:: SOURCE INFORMATION ::

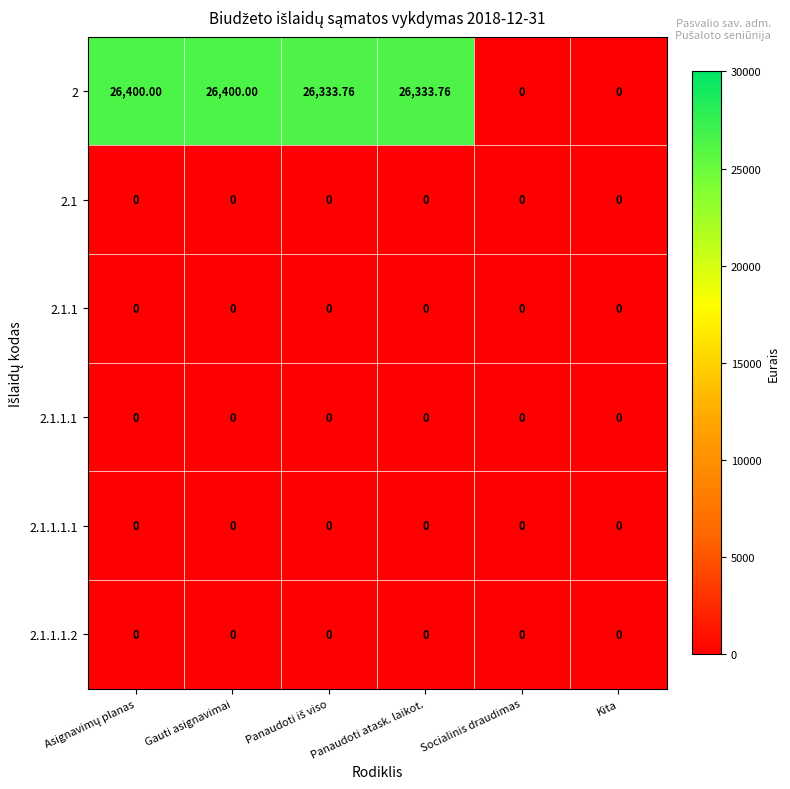

List the series in order of their peak value, lowest first.

2.1, 2.1.1, 2.1.1.1, 2.1.1.1.1, 2.1.1.1.2, 2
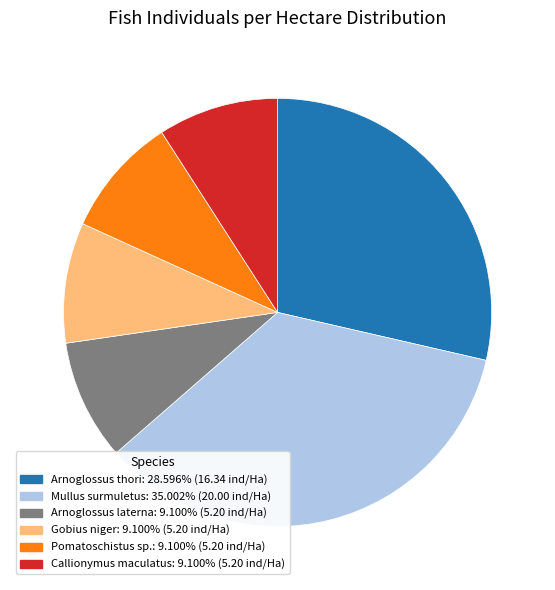

What is the ratio of the value at Arnoglossus laterna to the value at Callionymus maculatus?

1.0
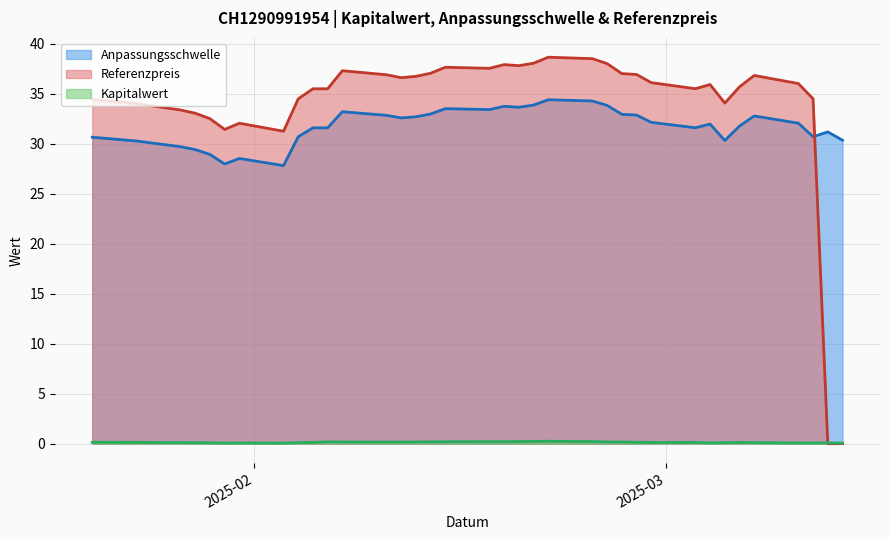

What is the sum of all Anpassungsschwelle values?

1173.5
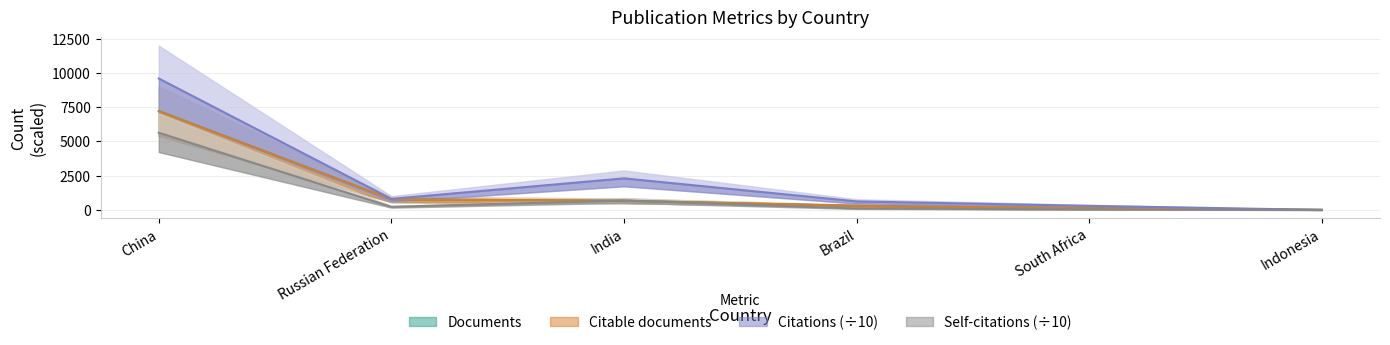

At which category is the sum across all series the highest?

China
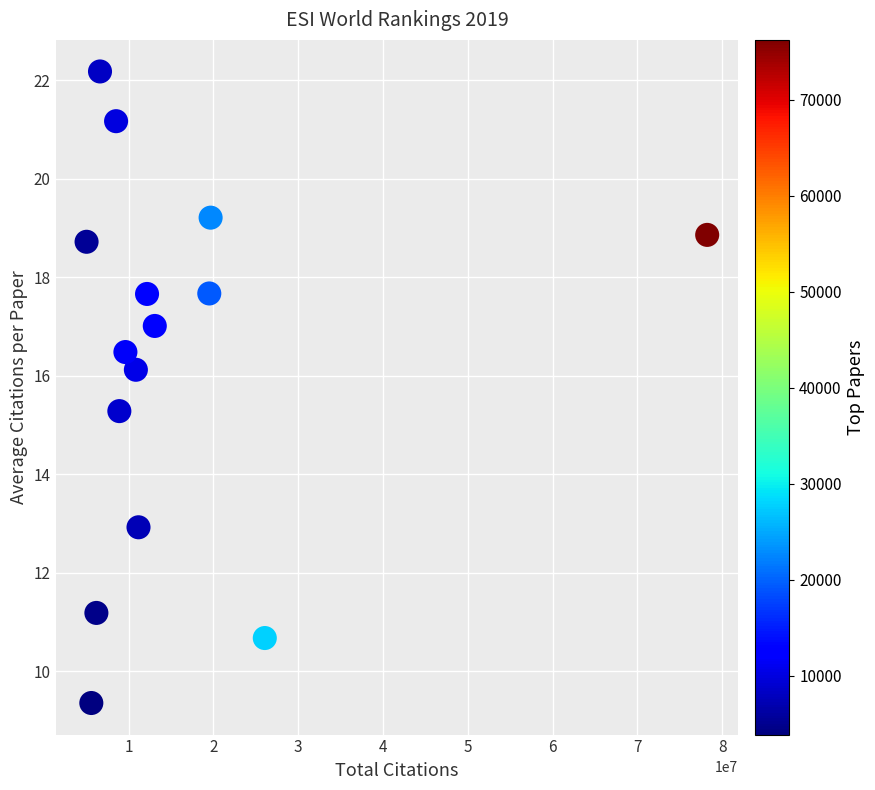

What is the range of Y values (max minus min)?

12.8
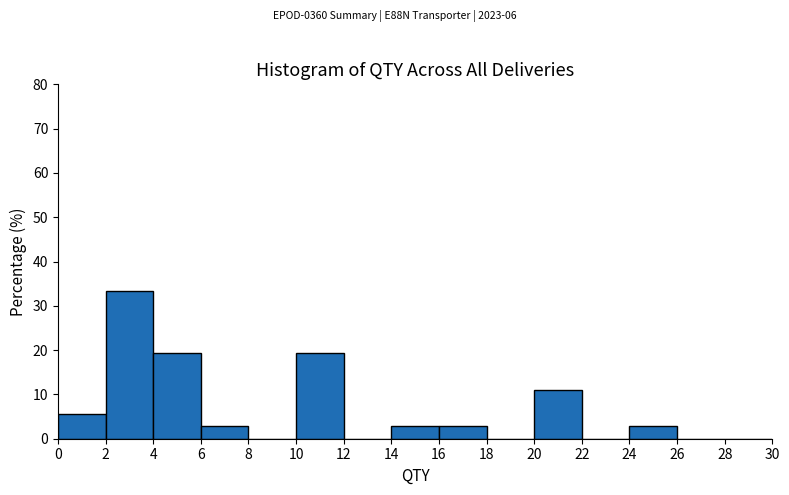

Over which range of the x-axis is the bar tallest?

2 to 4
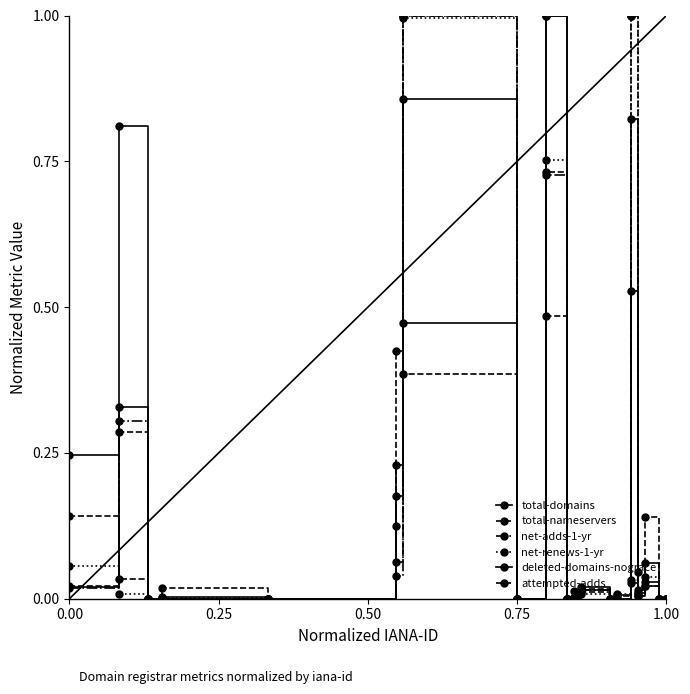

How many data points does each series have?

19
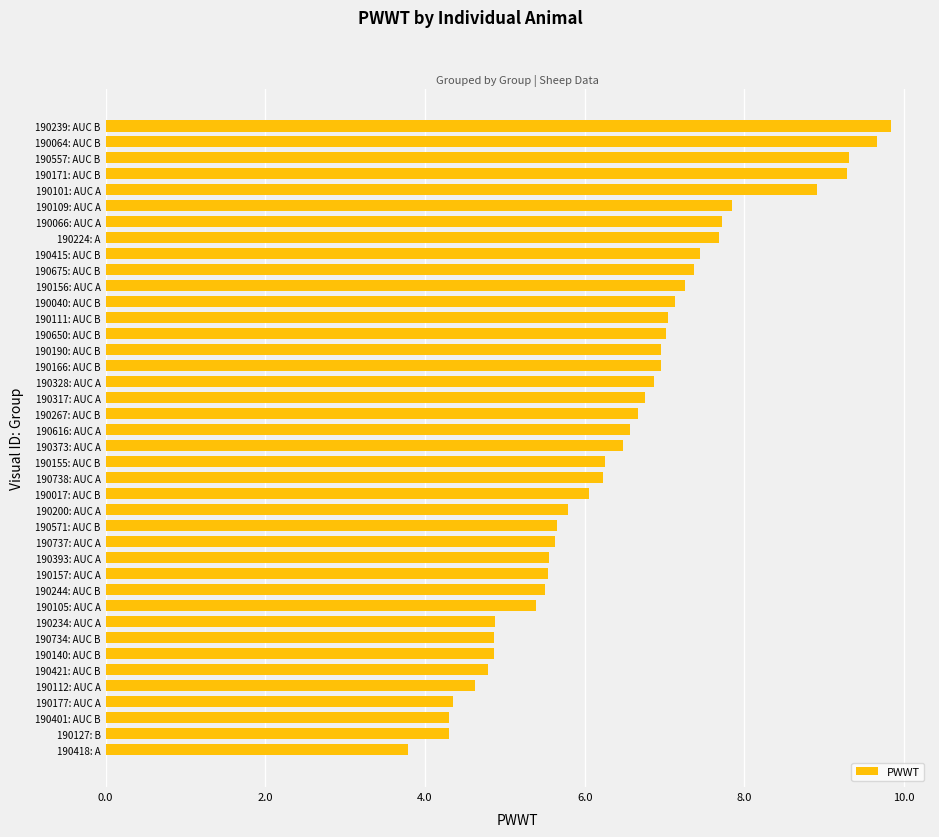

What is the change in value from 190127: B to 190415: AUC B?

+3.1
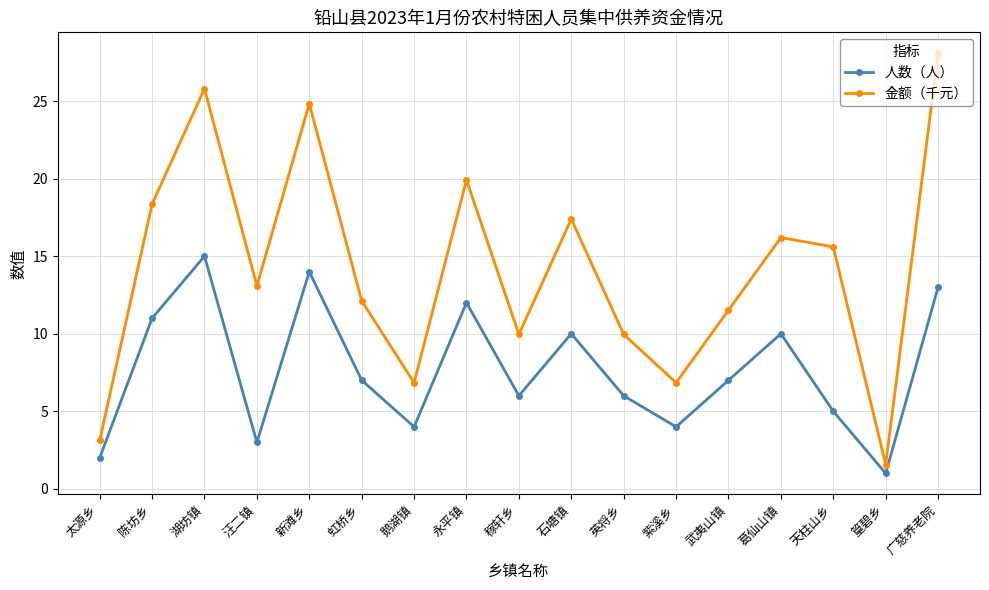

True or false: 人数（人） and 金额（千元） cross at least once.

False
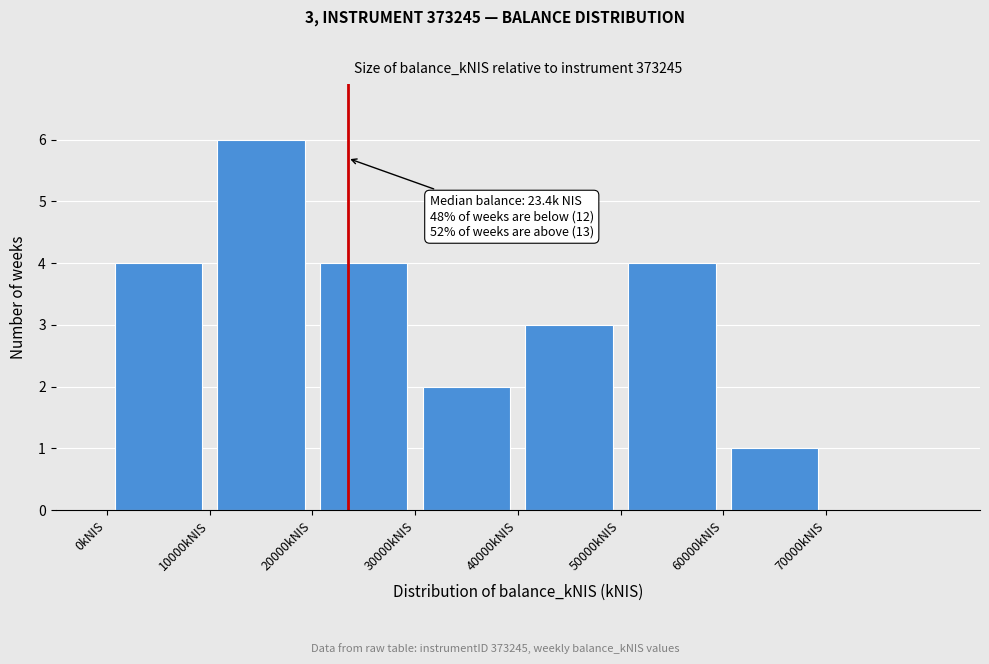

Which range on the x-axis has the tallest bar?

10000 to 20000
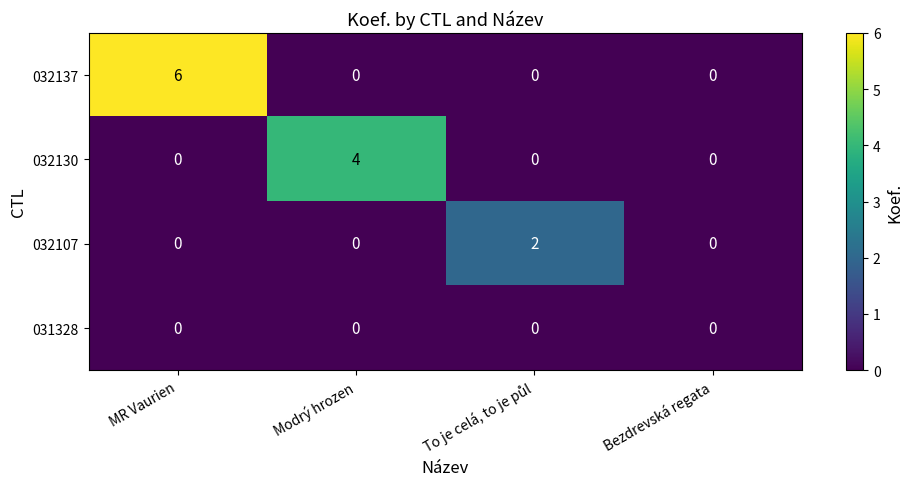

At which category is the sum across all series the highest?

MR Vaurien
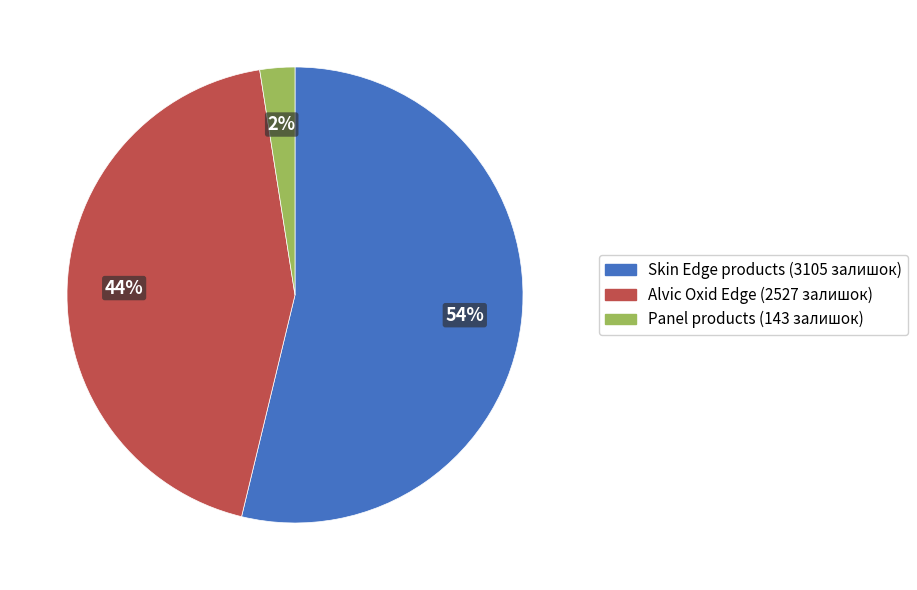

To the nearest percent, what is the average slice percentage?

33%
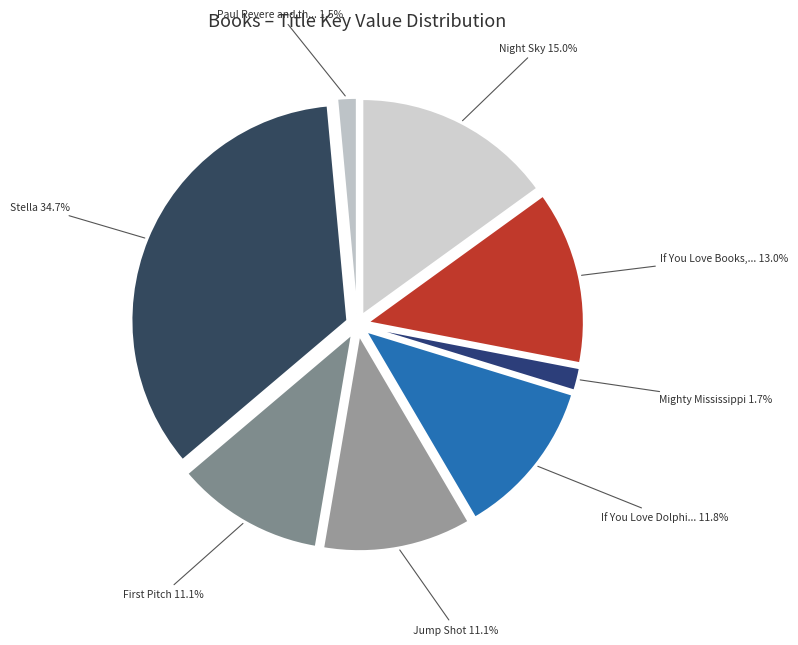

How many slices are in this pie chart?

8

:::

**TASK STATEMENT:** Please recast the lines above as a JSON list of strings, one string per line, leaving out blank lines and the pictures. Begin at the line that has "What is the ratio" and stop after the final line.

**WRITTEN REPLY:**
[
  "What is the ratio of the value at Arnoglossus laterna to the value at Callionymus maculatus?",
  "1.0",
  "What is the sum of all Anpassungsschwelle values?",
  "1173.5",
  "At which category is the sum across all series the highest?",
  "China",
  "What is the range of Y values (max minus min)?",
  "12.8",
  "Over which range of the x-axis is the bar tallest?",
  "2 to 4",
  "How many data points does each series have?",
  "19",
  "What is the change in value from 190127: B to 190415: AUC B?",
  "+3.1",
  "True or false: 人数（人） and 金额（千元） cross at least once.",
  "False",
  "Which range on the x-axis has the tallest bar?",
  "10000 to 20000",
  "At which category is the sum across all series the highest?",
  "MR Vaurien",
  "To the nearest percent, what is the average slice percentage?",
  "33%",
  "How many slices are in this pie chart?",
  "8"
]